The food and drinks sector, which includes foods for infants, is a major contributor to the EU economy with exports of €110 billion in 2019. By investing in training and sharing know-how, SAFFI will help to improve safety standards in the EU and China and reduce potential barriers to trade.
It will cooperate with other research projects under the EU-China Food, Agriculture and Biotechnology (FAB) Flagship Initiative, with all seeking continued improvement in food safety control.
Such cooperation can increase EU-China commerce and give European food companies greater opportunities to expand on the international market. In addition, the standards laid down by SAFFI in the infant-food sector could be extended to other food categories, according to Engel.
When it comes to health, food variety and quality also count. A balanced diet can help prevent illnesses from arising in the first place. It can also enable people with serious diseases to heal and have more stable lives.
However, people respond differently to the same foods or nutrients, depending on genetic and lifestyle factors. These include stress, exercise levels, individual microbiome composition and exposure to environmental toxins.
The EU-funded NUTRISHIELD project has set out to create personalised diets tailored to individual biomarkers, with a particular focus on children with obesity and/or diabetes and on lactating mothers.
The project is analysing a range of biomarkers related to nutrition and health disorders, taking into account the way each child responds to different nutrients and food types.

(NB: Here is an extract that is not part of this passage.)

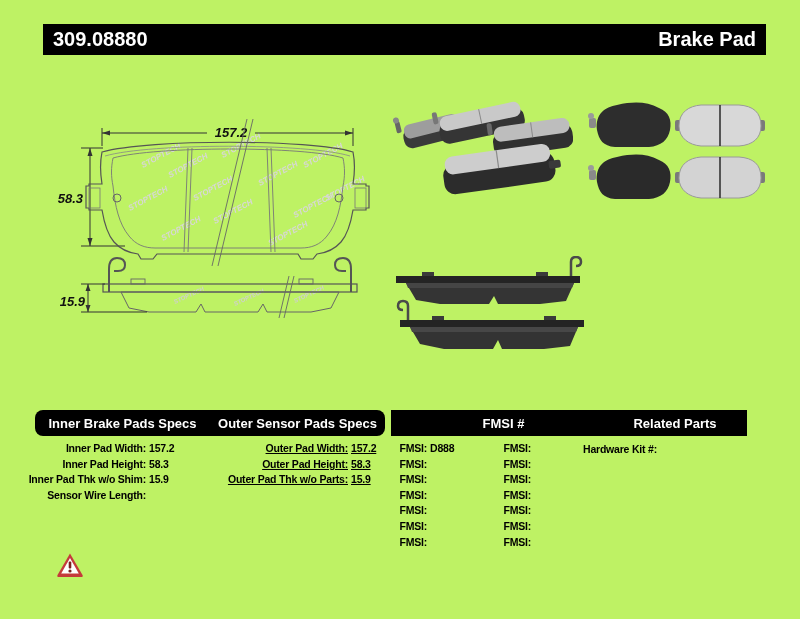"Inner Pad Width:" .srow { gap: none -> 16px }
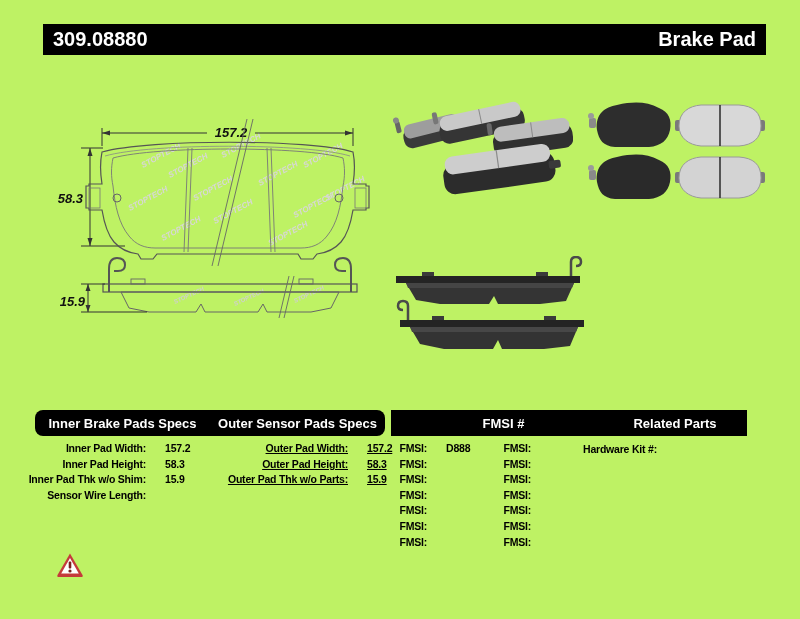"Outer Pad Thk w/o Parts:" span.slabel { text: Parts -> Pads }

NUTRISHIELD involves research and clinical partners from across Europe. The project is coordinated by a Swiss company called Alpes Lasers, which has developed specialised mid-infrared laser technology for use in clinical settings.
‘Unlike current processes used to analyse body fluids, laser technology can work with very small samples of urine – a necessity when little patients can only produce minimal quantities,’ said Miltos Vasileiadis, business developer and project manager at Alpes Lasers.
The company has provided project partners with laser technology used to build analysers for urine, breath and human milk. Samples collected are analysed at a molecular level, allowing nutritionists to give detailed, personalised and easy-to-follow advice.
This may include the amount of each food group an individual needs and how often, how much exercise and sleep are necessary and even which particular variety of fruit or grain is required for proper nutrition.
A study on young diabetes patients is running at the San Raffaele Hospital in Milan, Italy, while the Health Research Institute Hospital La Fe in Valencia, Spain is working with lactating mothers and newborns. Studies conducted at Radboud University in the Netherlands aim to understand how nutrition can assist and enhance cognitive development in children.
The tools developed by NUTRISHIELD are designed to be portable and easy to use, making biomarker analysis faster and more cost-effective. In the longer term, these could be used in different medical settings to assist patients of any age.
The EU’s FOOD 2030 research and innovation policy aims to transform food systems and ensure everyone has enough affordable, nutritious and safe food to live a healthy life.
The initiative covers the entire food system, linking primary production sectors (such as agriculture and fisheries) to food processing, retail and distribution, packaging, waste and recycling, catering services and consumption.